5. Percentage Incarcerations Rates by Crime Type
In 2006 the United States had the highest incarceration rate in the world at 573 per 100,000 (in 2010 it stood at over 700 and was still climbing) with lock them up and throw away key Russia, running a close second. The U.K (#99), Australia (#104), Canada (#123) and other Commonwealth Countries are in the range of 120 – 160 per 100,000. Your comments on the analysis outlined in this blog post
would be most appreciated.
September 28, 2011. National Post Article:
It is exceedingly difficult to find articles and commentary in support of the omnibus criminal-justice bill, however, one appeared in the National Post, September 28, 2011 (page A13). Written by Benjamin Perrin, a law professor at UBC and senior fellow at the MacDonald-Laurier Institute, he does about the only thing one could do to justify the full bill – he plays to the parts that have high public support.
In the article he highlights sections related to violent or morally repugnant crimes, items such as making and distributing child pornography, sexual assault of a child (various sub-sections), predatory paedophiles, date rape drug offences, etc. and uses those sections to indicate the entire bill has widespread support.

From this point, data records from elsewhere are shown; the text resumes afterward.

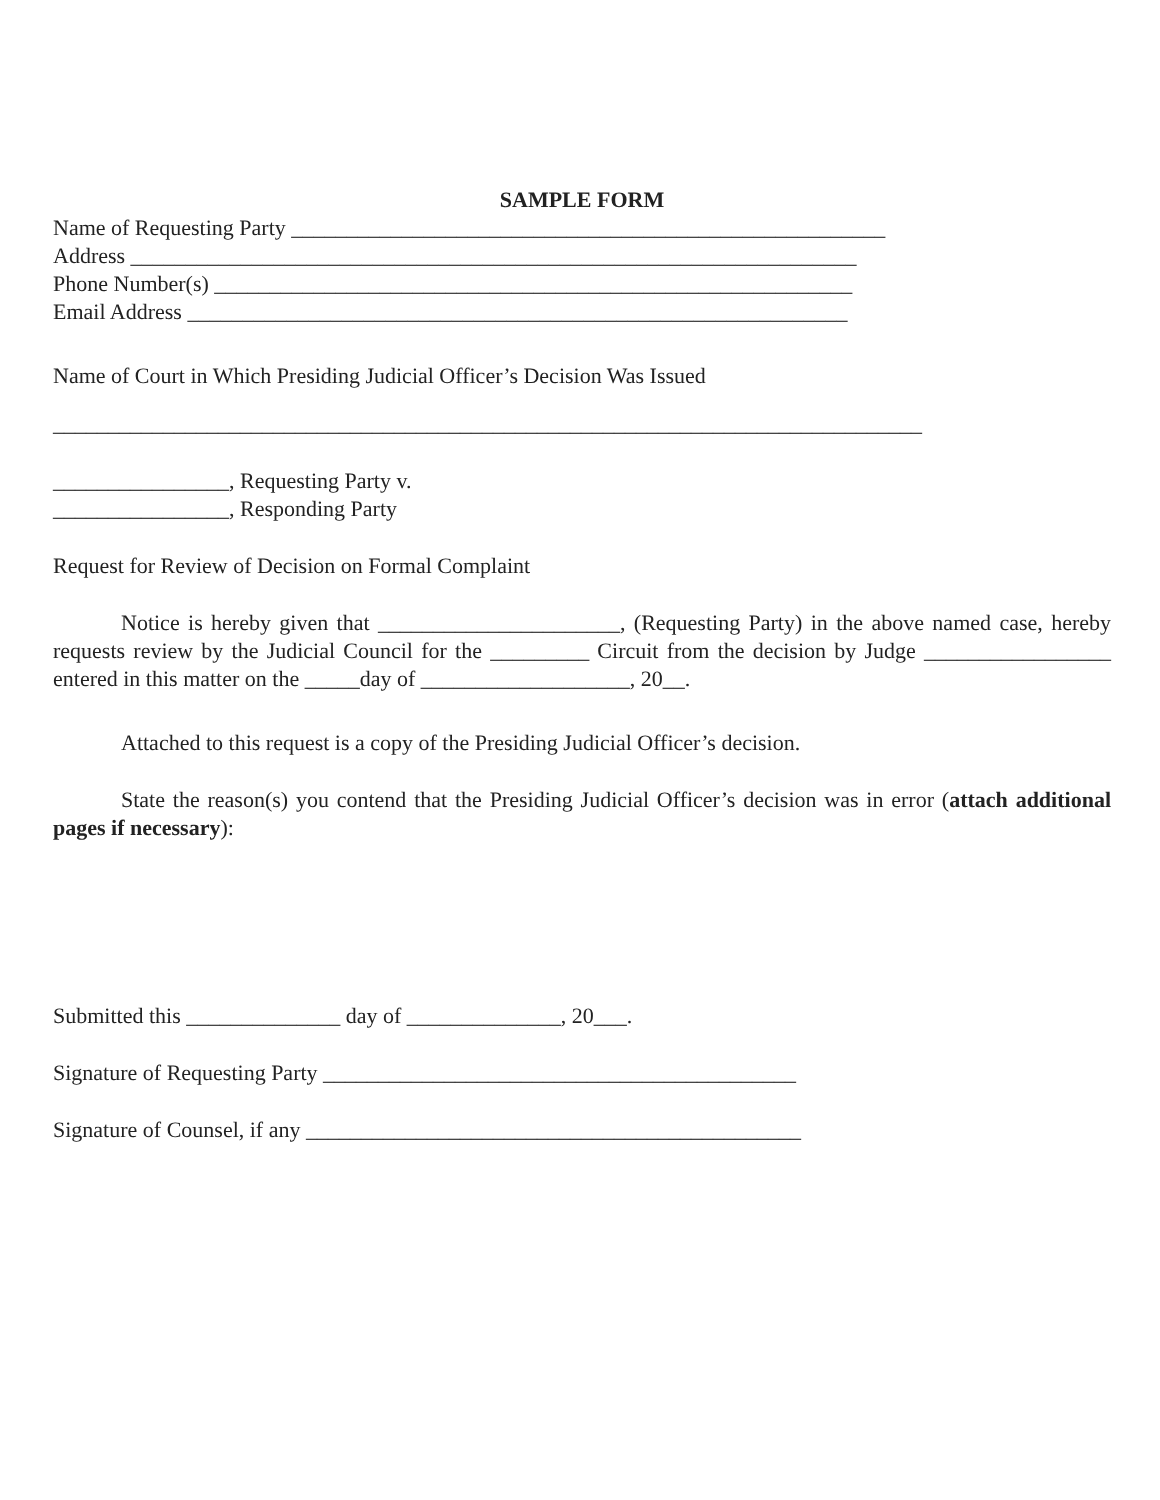SAMPLE FORM
Name of Requesting Party ______________________________________________________
Address __________________________________________________________________
Phone Number(s) __________________________________________________________
Email Address ____________________________________________________________
Name of Court in Which Presiding Judicial Officer’s Decision Was Issued
_______________________________________________________________________________
________________, Requesting Party v.
________________, Responding Party
Request for Review of Decision on Formal Complaint
Notice is hereby given that ______________________, (Requesting Party) in the above named case, hereby requests review by the Judicial Council for the _________ Circuit from the decision by Judge _________________ entered in this matter on the _____day of ___________________, 20__.
Attached to this request is a copy of the Presiding Judicial Officer’s decision.
State the reason(s) you contend that the Presiding Judicial Officer’s decision was in error (attach additional pages if necessary):
Submitted this ______________ day of ______________, 20___.
Signature of Requesting Party ___________________________________________
Signature of Counsel, if any _____________________________________________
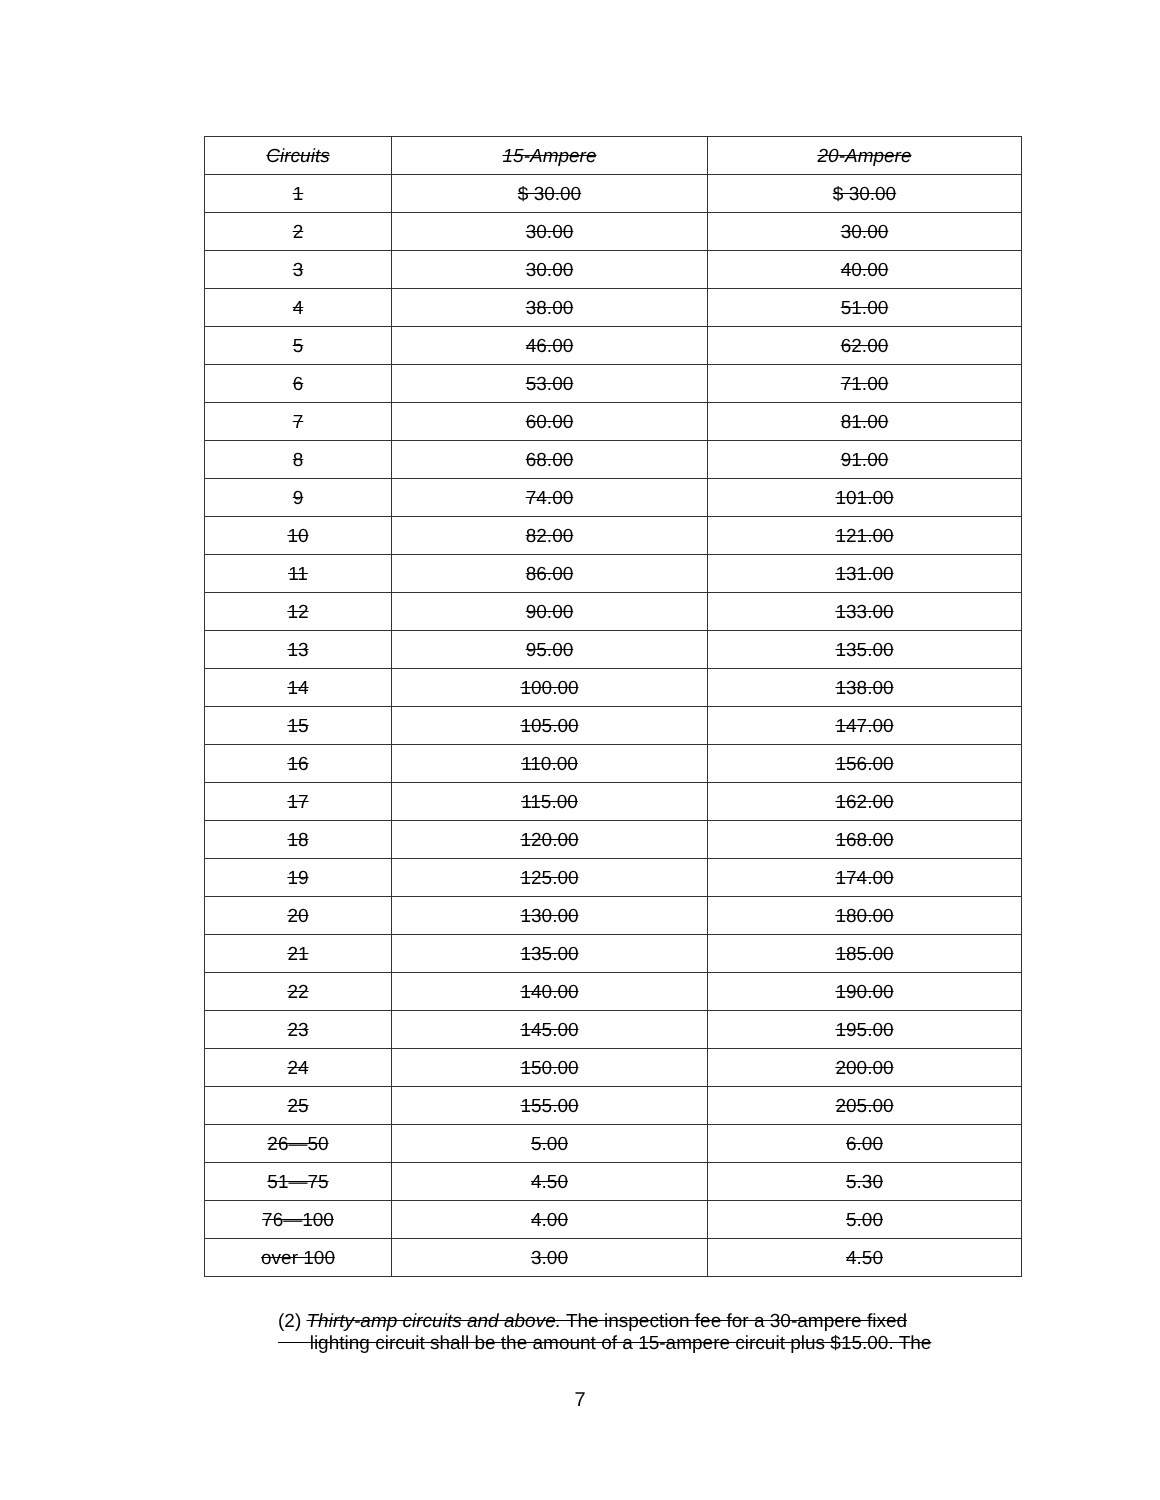| Circuits | 15-Ampere | 20-Ampere |
| --- | --- | --- |
| 1 | $ 30.00 | $ 30.00 |
| 2 | 30.00 | 30.00 |
| 3 | 30.00 | 40.00 |
| 4 | 38.00 | 51.00 |
| 5 | 46.00 | 62.00 |
| 6 | 53.00 | 71.00 |
| 7 | 60.00 | 81.00 |
| 8 | 68.00 | 91.00 |
| 9 | 74.00 | 101.00 |
| 10 | 82.00 | 121.00 |
| 11 | 86.00 | 131.00 |
| 12 | 90.00 | 133.00 |
| 13 | 95.00 | 135.00 |
| 14 | 100.00 | 138.00 |
| 15 | 105.00 | 147.00 |
| 16 | 110.00 | 156.00 |
| 17 | 115.00 | 162.00 |
| 18 | 120.00 | 168.00 |
| 19 | 125.00 | 174.00 |
| 20 | 130.00 | 180.00 |
| 21 | 135.00 | 185.00 |
| 22 | 140.00 | 190.00 |
| 23 | 145.00 | 195.00 |
| 24 | 150.00 | 200.00 |
| 25 | 155.00 | 205.00 |
| 26—50 | 5.00 | 6.00 |
| 51—75 | 4.50 | 5.30 |
| 76—100 | 4.00 | 5.00 |
| over 100 | 3.00 | 4.50 |
(2) Thirty-amp circuits and above. The inspection fee for a 30-ampere fixed
lighting circuit shall be the amount of a 15-ampere circuit plus $15.00. The
7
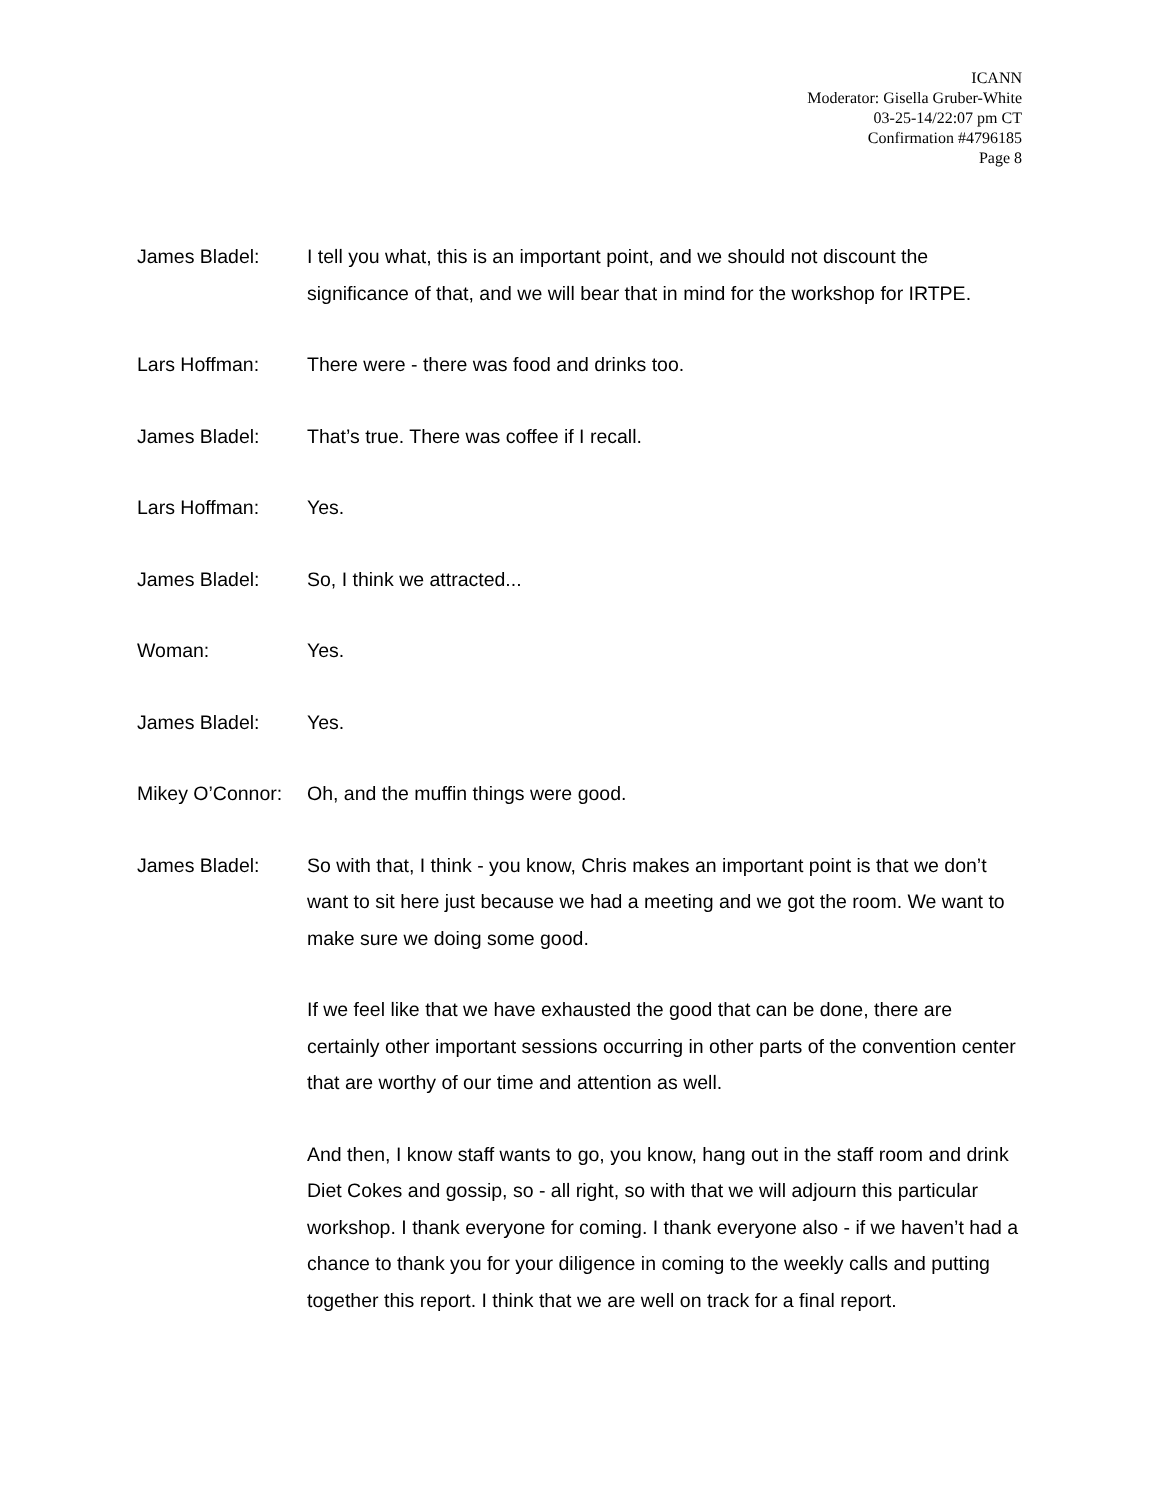ICANN
Moderator: Gisella Gruber-White
03-25-14/22:07 pm CT
Confirmation #4796185
Page 8
James Bladel: I tell you what, this is an important point, and we should not discount the significance of that, and we will bear that in mind for the workshop for IRTPE.
Lars Hoffman: There were - there was food and drinks too.
James Bladel: That’s true. There was coffee if I recall.
Lars Hoffman: Yes.
James Bladel: So, I think we attracted...
Woman: Yes.
James Bladel: Yes.
Mikey O’Connor:
Oh, and the muffin things were good.
James Bladel: So with that, I think - you know, Chris makes an important point is that we don’t want to sit here just because we had a meeting and we got the room. We want to make sure we doing some good.
If we feel like that we have exhausted the good that can be done, there are certainly other important sessions occurring in other parts of the convention center that are worthy of our time and attention as well.
And then, I know staff wants to go, you know, hang out in the staff room and drink Diet Cokes and gossip, so - all right, so with that we will adjourn this particular workshop. I thank everyone for coming. I thank everyone also - if we haven’t had a chance to thank you for your diligence in coming to the weekly calls and putting together this report. I think that we are well on track for a final report.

Mr. Perrin well knows that few, if any, would be opposed to the changes he highlights and most would support heavy penalties against those convicted of such offences, yet those offences are relatively infrequent occurrences within Canada and it is not those sections against which there has been an outpouring of public concern. Mr. Perrin has carefully avoided making any mention of the sections which will have the greatest overall impact and which will tend to swell our prison populations.
It is disingenuous of Professor Perrin, a supposedly intelligent man holding a full professorship at a respected University, to use his title and position to mislead the general public about the overall impact of the bill.
I would hazard to guess the Conservatives will, as they enter the debate, attempt to paint any who oppose the bill as ‘soft on crime’ and willing to let child abusers, porn distributors and others who commit horrendous crimes, walk free.
hdmc
7. Liberals and the Big Guns – A History Lesson
In the mid-1990s, the Liberal Government, after a few tragic events including the senseless killings at École Polytechnique (1989) and Concordia (1992), began an all-out push for mandatory long gun registration. Applauded by many citizens and police organizations, it was little more than an ideological platform designed to project an image of strength for law and order.
Once the path was charted and the idea accepted by the public, particularly those in urban areas, it was tabled in the Commons in 1995, implemented in 2001 and became mandatory in 2003. From the beginning, costs spiralled from millions to billions and not a shred of evidence was ever produced to show it made for ‘safer streets and communities.’ One good thing that could be said about the legislation was that it focused on prevention as opposed to detention, a strategy Governments seldom pursue.
Always staunch law and order populists, the Conservatives were unalterably opposed to the legislation as were their rank and file members, mainly those in rural and western constituencies. In order to appease the grassroots, the Conservatives vowed to remove the registry as soon as they gained power. Now having a majority, the registry will soon become a historical footnote. After billions were spent on the registry, the streets and communities across Canada will be just as safe as they were before the legislation became law.